Thursday, March 3, 2011

Manhattan Murder Mystery--a premature review

"Save a little craziness for menopause!"

This is what Woody Allen says to Diane Keaton around the 34th minute of Manhattan Murder Mystery. I'd say their characters say it, but it's hard to imagine they're playing anyone but modestly amplified versions of themselves in this one. The film also seems more improvised than Allen's others, which have more focus on the depth of character relations in ways which they intertwine with a complicated wit.

I have to admit that most of this analysis is a defensive attempt at trying to appreciate a movie that has been annoying from the get-go. I'm struggling to get through it. It's taking me back to the time when I came upon some similar later day Woody Allen movie, before I'd watched a few of the better films: Annie Hall, Manhattan, Deconstructing Harry, Hannah and her Sisters, Crimes and Misdemeanors.

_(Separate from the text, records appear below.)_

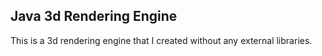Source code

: ## Java 3d Rendering Engine
This is a 3d rendering engine that I created without any external libraries.
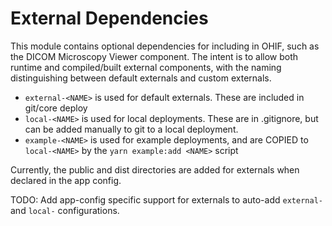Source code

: # External Dependencies

This module contains optional dependencies for including in OHIF, such
as the DICOM Microscopy Viewer component.  The intent is to allow both
runtime and compiled/built external components, with the naming distinguishing
between default externals and custom externals.

* `external-<NAME>` is used for default externals.  These are included in git/core deploy
* `local-<NAME>` is used for local deployments.  These are in .gitignore, but can be added manually to git to a local deployment.
* `example-<NAME>` is used for example deployments, and are COPIED to `local-<NAME>` by the `yarn example:add <NAME>` script

Currently, the public and dist directories are added for externals when declared in the app config.

TODO: Add app-config specific support for externals to auto-add `external-` and `local-` configurations.
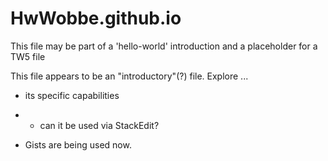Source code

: # HwWobbe.github.io
This file may be part of a 'hello-world' introduction and a placeholder for a TW5 file

This file appears to be an "introductory"(?) file.  Explore ...

* its specific capabilities
* * can it be used via StackEdit?

* Gists are being used now.
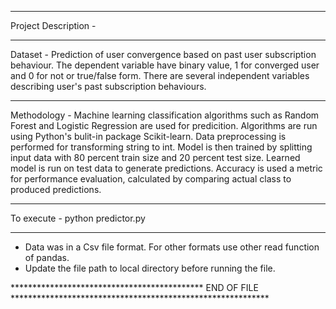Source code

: **********************************
Project Description -
**********************************
Dataset - 
Prediction of user convergence based on past user subscription behaviour.
The dependent variable have binary value, 1 for converged user and 0 for not or true/false form.
There are several independent variables describing user's past subscription behaviours.
******************************************************************************************************************

Methodology -
Machine learning classification algorithms such as Random Forest and Logistic Regression are used for predicition.
Algorithms are run using Python's bulit-in package Scikit-learn. 
Data preprocessing is performed for transforming string to int.
Model is then trained by splitting input data with 80 percent train size and 20 percent test size.
Learned model is run on test data to generate predictions.
Accuracy is used a metric for performance evaluation, calculated by comparing actual class to produced predictions.
*******************************************************************************************************************

To execute - 
python predictor.py
***********************************

* Data was in a Csv file format. For other formats use other read function of pandas.
* Update the file path to local directory before running the file.

******************************************** END OF FILE ***********************************************************
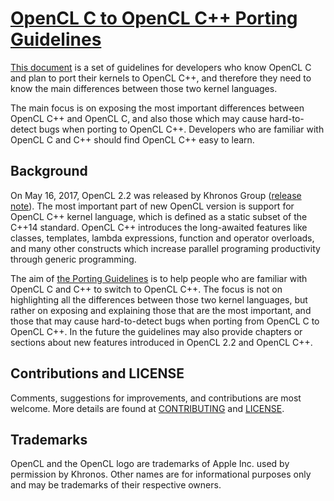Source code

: # [OpenCL C to OpenCL C++ Porting Guidelines](./OpenCLCToOpenCLCppPortingGuidelines.md)

[This document](./OpenCLCToOpenCLCppPortingGuidelines.md) is a set of guidelines for
developers who know OpenCL C and plan to port their kernels to OpenCL C++, and therefore
they need to know the main differences between those two kernel languages.

The main focus is on exposing the most important differences between OpenCL C++ and
OpenCL C, and also those which may cause hard-to-detect bugs when porting to OpenCL C++.
Developers who are familiar with OpenCL C and C++ should find OpenCL C++ easy to learn.

## Background

On May 16, 2017, OpenCL 2.2 was released by Khronos Group
([release note](https://www.khronos.org/news/press/khronos-releases-opencl-2.2-with-spir-v-1.2)).
The most important part of new OpenCL version is support for OpenCL C++ kernel language,
which is defined as a static subset of the C++14 standard. OpenCL C++ introduces the
long-awaited features like classes, templates, lambda expressions, function and operator
overloads, and many other constructs which increase parallel programing productivity
through generic programming.

The aim of [the Porting Guidelines](./OpenCLCToOpenCLCppPortingGuidelines.md)
is to help people who are familiar with OpenCL C and C++ to switch to OpenCL C++.
The focus is not on highlighting all the differences between those two kernel languages,
but rather on exposing and explaining those that are the most important, and those that
may cause hard-to-detect bugs when porting from OpenCL C to OpenCL C++.
In the future the guidelines may also provide chapters or sections about new features
introduced in OpenCL 2.2 and OpenCL C++.

## Contributions and LICENSE

Comments, suggestions for improvements, and contributions are most welcome.
More details are found at [CONTRIBUTING](./CONTRIBUTING.md) and [LICENSE](./LICENSE.txt).

## Trademarks

OpenCL and the OpenCL logo are trademarks of Apple Inc. used by permission by Khronos.
Other names are for informational purposes only and may be trademarks of their respective owners.
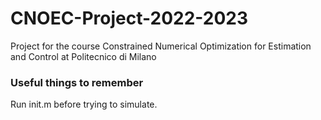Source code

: # CNOEC-Project-2022-2023
Project for the course Constrained Numerical Optimization for Estimation and Control at Politecnico di Milano

### Useful things to remember

Run init.m before trying to simulate.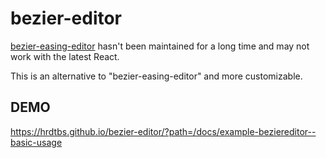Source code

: # bezier-editor

[bezier-easing-editor](https://github.com/gre/bezier-easing-editor) hasn't been maintained for a long time and may not work with the latest React.

This is an alternative to "bezier-easing-editor" and more customizable.

## DEMO

https://hrdtbs.github.io/bezier-editor/?path=/docs/example-beziereditor--basic-usage

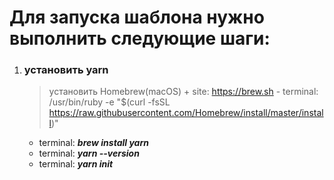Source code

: Для запуска шаблона нужно выполнить следующие шаги:
=====================
1) ### установить yarn
	> установить Homebrew(macOS)
		+ site: https://brew.sh
		- terminal: /usr/bin/ruby -e "$(curl -fsSL https://raw.githubusercontent.com/Homebrew/install/master/install)"
	* terminal: ***brew install yarn***
	* terminal: ***yarn --version***
	* terminal: ***yarn init***

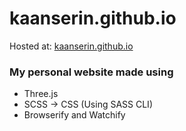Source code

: # kaanserin.github.io

Hosted at: <a target="_blank" href="https://kaanserin.github.io">kaanserin.github.io</a>

<h3>My personal website made using</h3>

- Three.js
- SCSS -> CSS (Using SASS CLI)
- Browserify and Watchify
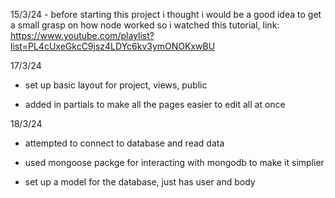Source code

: 
15/3/24 - before starting this project i thought i would be a good idea to get a small grasp on how node worked so i watched this tutorial, link: https://www.youtube.com/playlist?list=PL4cUxeGkcC9jsz4LDYc6kv3ymONOKxwBU

17/3/24 

- set up basic layout for project, views, public

- added in partials to make all the pages easier to edit all at once

18/3/24

- attempted to connect to database and read data

- used mongoose packge for interacting with mongodb to make it simplier 

- set up a model for the database, just has user and body

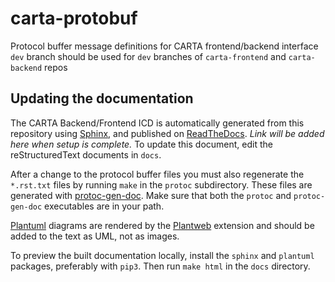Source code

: # carta-protobuf

Protocol buffer message definitions for CARTA frontend/backend interface
`dev` branch should be used for `dev` branches of `carta-frontend` and `carta-backend` repos

## Updating the documentation

The CARTA Backend/Frontend ICD is automatically generated from this repository using [Sphinx](https://www.sphinx-doc.org), and published on [ReadTheDocs](https://readthedocs.org/). *Link will be added here when setup is complete.* To update this document, edit the reStructuredText documents in `docs`. 

After a change to the protocol buffer files you must also regenerate the `*.rst.txt` files by running `make` in the `protoc` subdirectory. These files are generated with [protoc-gen-doc](https://github.com/pseudomuto/protoc-gen-doc). Make sure that both the `protoc` and `protoc-gen-doc` executables are in your path.

[Plantuml](https://plantuml.com/) diagrams are rendered by the [Plantweb](https://plantweb.readthedocs.io/) extension and should be added to the text as UML, not as images. 

To preview the built documentation locally, install the `sphinx` and `plantuml` packages, preferably with `pip3`. Then run `make html` in the `docs` directory.
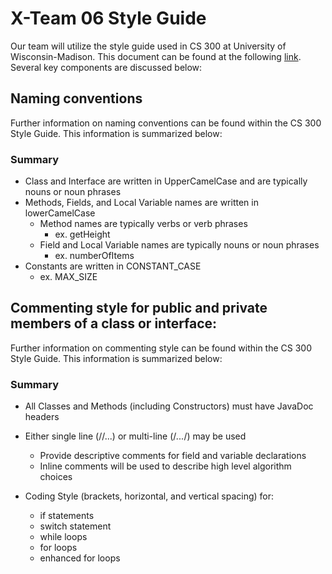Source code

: # X-Team 06 Style Guide

Our team will utilize the style guide used in CS 300 at University of Wisconsin-Madison. This document can be found at the following <a href="http://cs300-www.cs.wisc.edu/wp/index.php/2017/08/15/cs300-java-style-guide/">link</a>. Several key components are discussed below:

## Naming conventions

Further information on naming conventions can be found within the CS 300 Style Guide. This information is summarized below:

### Summary
* Class and Interface are written in UpperCamelCase and are typically nouns or noun phrases
* Methods, Fields, and Local Variable names are written in lowerCamelCase
  * Method names are typically verbs or verb phrases
    * ex. getHeight
  * Field and Local Variable names are typically nouns or noun phrases
    * ex. numberOfItems
* Constants are written in CONSTANT_CASE
    * ex. MAX_SIZE

## Commenting style for public and private members of a class or interface:

Further information on commenting style can be found within the CS 300 Style Guide. This information is summarized below:

### Summary

* All Classes and Methods (including Constructors) must have JavaDoc headers
* Either single line (//...) or multi-line (/*...*/) may be used
  * Provide descriptive comments for field and variable declarations
  * Inline comments will be used to describe high level algorithm choices
  
* Coding Style (brackets, horizontal, and vertical spacing) for:
  * if statements
  * switch statement
  * while loops
  * for loops
  * enhanced for loops
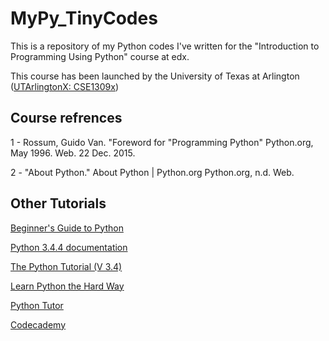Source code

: # MyPy_TinyCodes

This is a repository of my Python codes I've written for the "Introduction to Programming Using Python" course at edx.

This course has been launched by the University of Texas at Arlington ([UTArlingtonX: CSE1309x](https://courses.edx.org/courses/course-v1:UTArlingtonX+CSE1309x+1T2018/course/))

## Course refrences

1 - Rossum, Guido Van. "Foreword for "Programming Python" Python.org, May 1996. Web. 22 Dec. 2015.

2 - "About Python." About Python | Python.org  Python.org, n.d. Web.

## Other Tutorials

[Beginner's Guide to Python](https://wiki.python.org/moin/BeginnersGuide)

[Python 3.4.4 documentation](https://docs.python.org/3.4/)

[The Python Tutorial (V 3.4)](https://docs.python.org/3.4/tutorial/)

[Learn Python the Hard Way](http://learnpythonthehardway.org/book/)

[Python Tutor](http://www.pythontutor.com/visualize.html#mode=edit)

[Codecademy](https://www.codecademy.com/)
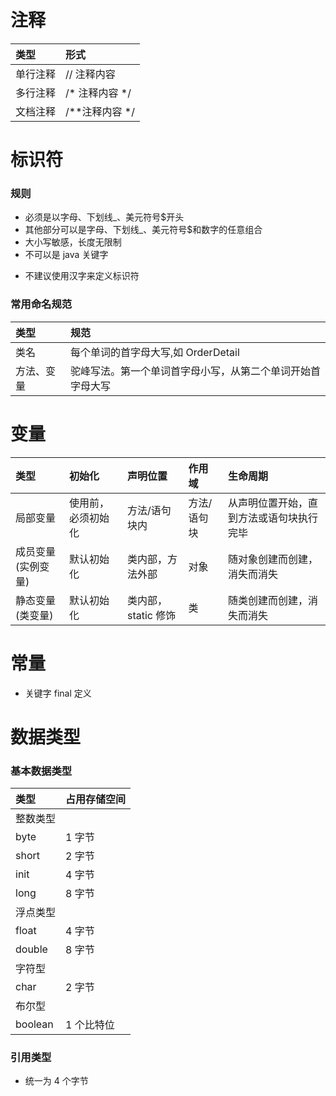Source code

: # 注释

| 类型     | 形式              |
| :------- | :---------------- |
| 单行注释 | // 注释内容       |
| 多行注释 | /\* 注释内容 \*/  |
| 文档注释 | /\*\*注释内容 \*/ |

# 标识符

### 规则

- 必须是以字母、下划线\_、美元符号\$开头
- 其他部分可以是字母、下划线\_、美元符号\$和数字的任意组合
- 大小写敏感，长度无限制
- 不可以是 java 关键字

* 不建议使用汉字来定义标识符

### 常用命名规范

| 类型       | 规范                                                       |
| :--------- | :--------------------------------------------------------- |
| 类名       | 每个单词的首字母大写,如 OrderDetail                        |
| 方法、变量 | 驼峰写法。第一个单词首字母小写，从第二个单词开始首字母大写 |

# 变量

| 类型               | 初始化             | 声明位置            | 作用域      | 生命周期                                 |
| :----------------- | :----------------- | :------------------ | :---------- | :--------------------------------------- |
| 局部变量           | 使用前，必须初始化 | 方法/语句块内       | 方法/语句块 | 从声明位置开始，直到方法或语句块执行完毕 |
| 成员变量(实例变量) | 默认初始化         | 类内部，方法外部    | 对象        | 随对象创建而创建，消失而消失             |
| 静态变量(类变量)   | 默认初始化         | 类内部，static 修饰 | 类          | 随类创建而创建，消失而消失               |

# 常量

- 关键字 final 定义

# 数据类型

### 基本数据类型

| 类型     | 占用存储空间 |
| :------- | :----------- |
| 整数类型 |
| byte     | 1 字节       |
| short    | 2 字节       |
| init     | 4 字节       |
| long     | 8 字节       |
| 浮点类型 |
| float    | 4 字节       |
| double   | 8 字节       |
| 字符型   |
| char     | 2 字节       |
| 布尔型   |
| boolean  | 1 个比特位   |

### 引用类型

- 统一为 4 个字节
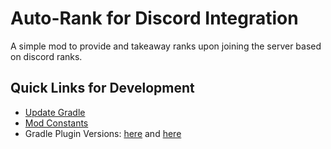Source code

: # Auto-Rank for Discord Integration
A simple mod to provide and takeaway ranks upon joining the server based on discord ranks.

## Quick Links for Development
- [Update Gradle](./build.gradle.kts)
- [Mod Constants](./buildSrc/src/main/kotlin/dev/compasses/multiloader/Constants.kt)
- Gradle Plugin Versions: [here](./buildSrc/build.gradle.kts) and [here](./build.gradle.kts)
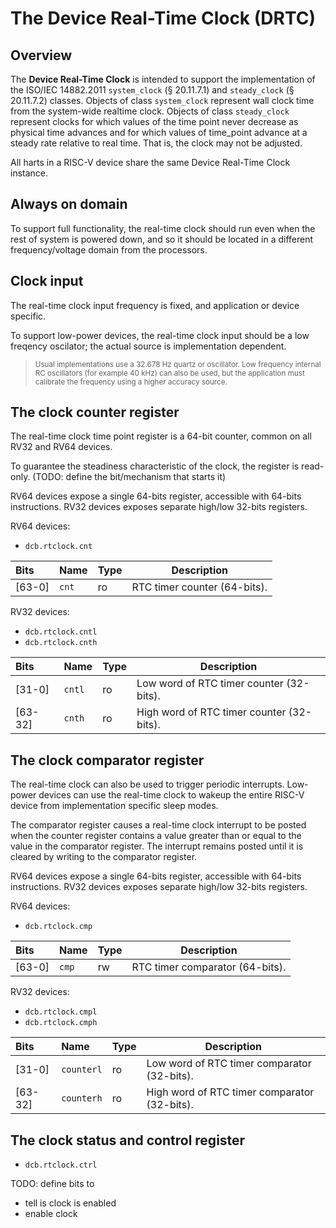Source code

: # The Device Real-Time Clock (DRTC)

## Overview

The **Device Real-Time Clock** is intended to support the implementation of the ISO/IEC 14882.2011 
`system_clock` (§ 20.11.7.1) and `steady_clock` (§ 20.11.7.2) classes. Objects of class 
`system_clock` represent wall clock time from the system-wide realtime clock. Objects of 
class `steady_clock` represent clocks for which values of the time point never decrease as 
physical time advances and for which values of time_point advance at a steady rate 
relative to real time. That is, the clock may not be adjusted.

All harts in a RISC-V device share the same Device Real-Time Clock instance.

## Always on domain

To support full functionality, the real-time clock should run even when the 
rest of system is powered down, and so it should be located in a different frequency/voltage 
domain from the processors.

## Clock input

The real-time clock input frequency is fixed, and application or device specific.

To support low-power devices, the real-time clock input should be a low freqency oscilator; the actual 
source is implementation dependent. 

> <sup>Usual implementations use a 32.678 Hz quartz or oscillator.
Low frequency internal RC oscillators (for example 40 kHz) can also be used, but the application 
must calibrate the frequency using a higher accuracy source.</sup>

## The clock counter register

The real-time clock time point register is a 64-bit counter, common on all RV32 and RV64 devices.

To guarantee the steadiness characteristic of the clock, the register is read-only. 
(TODO: define the bit/mechanism that starts it)

RV64 devices expose a single 64-bits register, accessible with 64-bits instructions. 
RV32 devices exposes separate high/low 32-bits registers.

RV64 devices:

- `dcb.rtclock.cnt` 

| Bits | Name | Type | Description |
|:-----|:-----|:-----|-------------|
| [63-0] | `cnt` | ro | RTC timer counter (64-bits). |


RV32 devices:

- `dcb.rtclock.cntl`
- `dcb.rtclock.cnth`

| Bits | Name | Type | Description |
|:-----|:-----|:-----|-------------|
| [31-0] | `cntl` | ro | Low word of RTC timer counter (32-bits). |
| [63-32] | `cnth` | ro | High word of RTC timer counter (32-bits). |

## The clock comparator register

The real-time clock can also be used to trigger periodic interrupts. Low-power devices 
can use the real-time clock to wakeup the entire RISC-V device from implementation 
specific sleep modes.

The comparator register causes a real-time clock interrupt to be posted when the 
counter register 
contains a value greater than or equal to the value in the comparator register.
The interrupt remains posted until it is cleared by writing to the comparator register.

RV64 devices expose a single 64-bits register, accessible with 64-bits instructions. 
RV32 devices exposes separate high/low 32-bits registers.

RV64 devices:

- `dcb.rtclock.cmp` 

| Bits | Name | Type | Description |
|:-----|:-----|:-----|-------------|
| [63-0] | `cmp` | rw | RTC timer comparator (64-bits). |


RV32 devices:

- `dcb.rtclock.cmpl`
- `dcb.rtclock.cmph`

| Bits | Name | Type | Description |
|:-----|:-----|:-----|-------------|
| [31-0] | `counterl` | ro | Low word of RTC timer comparator (32-bits). |
| [63-32] | `counterh` | ro | High word of RTC timer comparator (32-bits). |

## The clock status and control register

- `dcb.rtclock.ctrl`

TODO: define bits to
- tell is clock is enabled
- enable clock












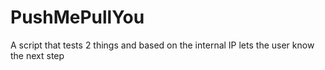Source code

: # PushMePullYou
A script that tests 2 things and based on the internal IP lets the user know the next step
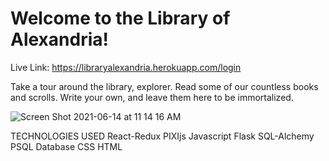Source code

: # Welcome to the Library of Alexandria!
Live Link: https://libraryalexandria.herokuapp.com/login

Take a tour around the library, explorer. Read some of our countless books and scrolls. Write your own, and leave them here to be immortalized.

![Screen Shot 2021-06-14 at 11 14 16 AM](https://user-images.githubusercontent.com/74005185/121915918-ab727b00-cd01-11eb-986a-c165c1762cdb.png)

TECHNOLOGIES USED
React-Redux
PIXIjs
Javascript
Flask
SQL-Alchemy
PSQL Database
CSS
HTML
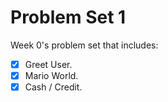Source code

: # Problem Set 1

Week 0's problem set that includes:

-   [x] Greet User.
-   [x] Mario World.
-   [x] Cash / Credit.
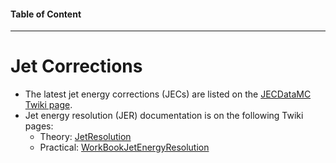 #### Table of Content
---

# Jet Corrections

* The latest jet energy corrections (JECs) are listed on the [JECDataMC Twiki page](https://twiki.cern.ch/twiki/bin/viewauth/CMS/JECDataMC).
* Jet energy resolution (JER) documentation is on the following Twiki pages:
   * Theory: [JetResolution](https://twiki.cern.ch/twiki/bin/viewauth/CMS/JetResolution)
   * Practical: [WorkBookJetEnergyResolution](https://twiki.cern.ch/twiki/bin/view/CMSPublic/WorkBookJetEnergyResolution)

I can't remember what it was, but I remember finding Allen's stuttering nervousness shtick revolting. It's adorable now, in the context of a compelling picture, and maybe when he even tones it down a bit, but so far in MMM, it's just too over the top.

Diane's Keaton is dressed in tremendously oversized clothes, as well, and she looks like shit. These issues combined are so distracting, I can't focus on caring if there's been a murder enough to sympathize with Keaton tripping out because she has nothing better to do.

It makes me feel like a terrible human not to care in a plot if a man next door has killed his wife versus her just having a heart attack. It was probably personal if he did, so he wouldn't be a danger to anyone else. So what's the sense of taking justice into your own hands, if a situation's got nothing to do with you?

Now I'm hoping he murdered his wife, so I haven't wasted 34 minutes so far watching Diane Keaton flip out over nothing but some stupid paranoid flaw in her personality. I know this could be the catalyst for an affair with Anjelica Huston's character, who was just introduced as being the cool opposite of Keaton's frazzled quirky lady shtick, since affairs are a common theme in Allen's pictures, but hell oh hell there better be a murder, or something that makes the next hour and thirteen minutes worthwhile, otherwise I'm going to be hostile.